§ **Your objective**: For each record that follows, restate the text exactly and drop the pictures.

§ **Listed records**:

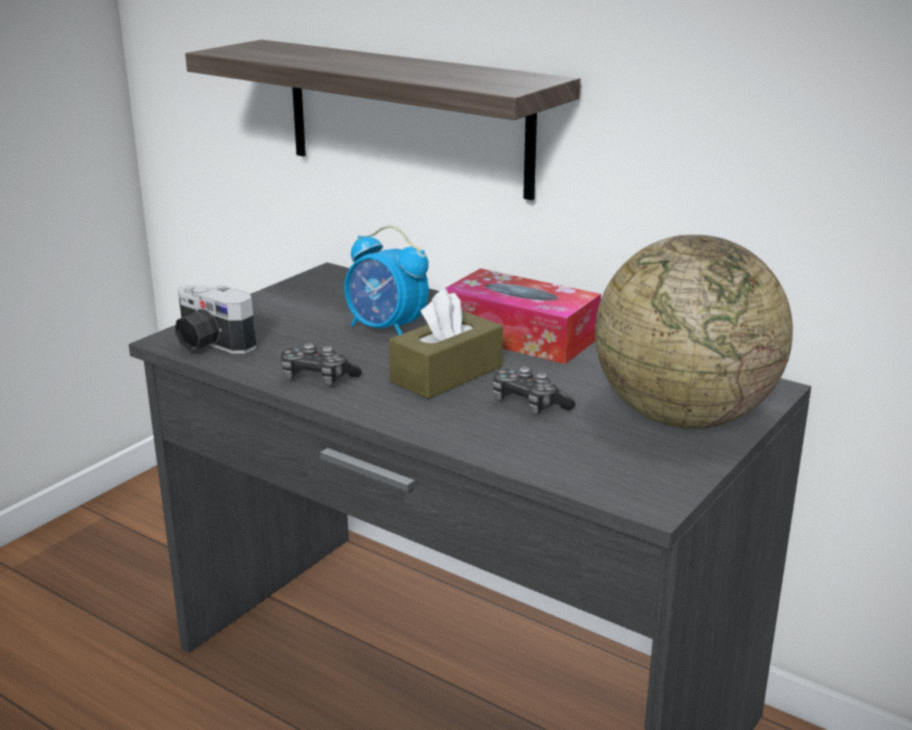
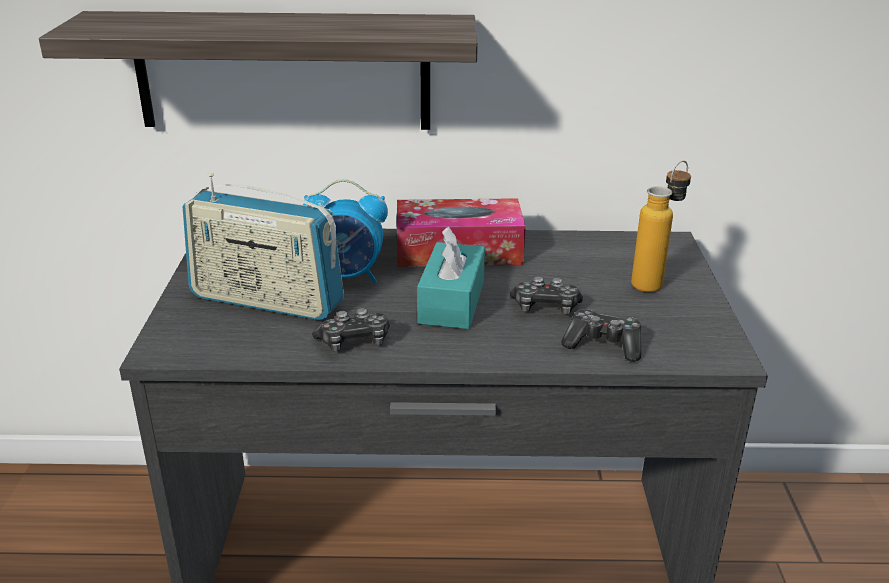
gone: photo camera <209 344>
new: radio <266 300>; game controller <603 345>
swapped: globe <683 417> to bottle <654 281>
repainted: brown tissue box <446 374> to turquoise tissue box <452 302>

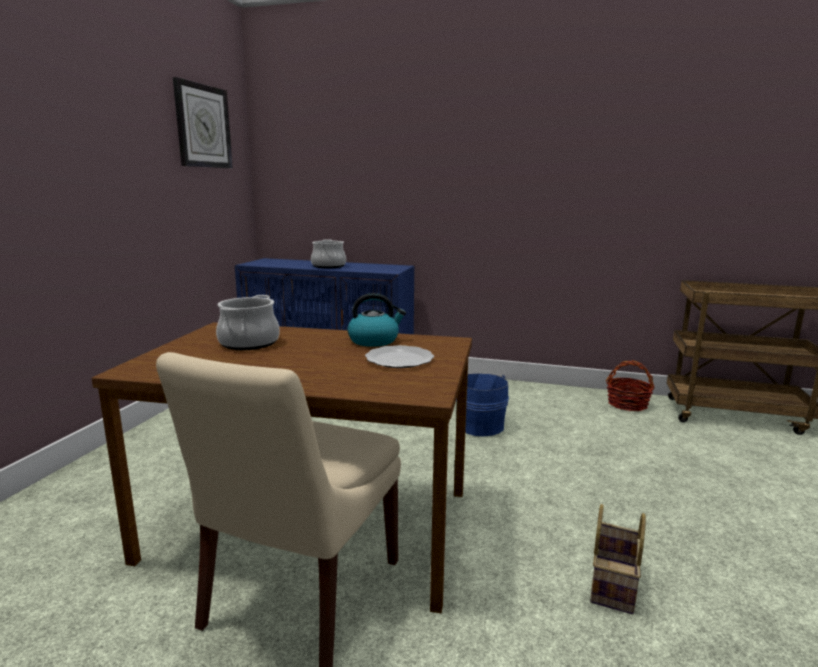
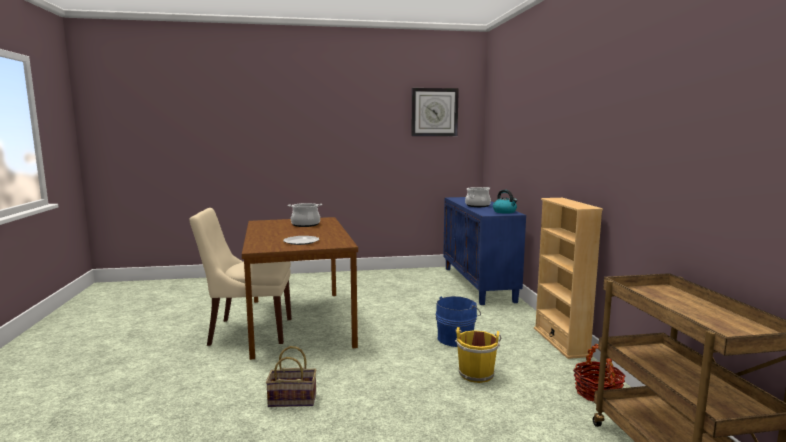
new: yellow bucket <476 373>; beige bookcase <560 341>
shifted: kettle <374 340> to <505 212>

§ **Result for this exercise**:
gone: photo camera <209 344>
new: radio <266 300>; game controller <603 345>
swapped: globe <683 417> to bottle <654 281>
repainted: brown tissue box <446 374> to turquoise tissue box <452 302>

new: yellow bucket <476 373>; beige bookcase <560 341>
shifted: kettle <374 340> to <505 212>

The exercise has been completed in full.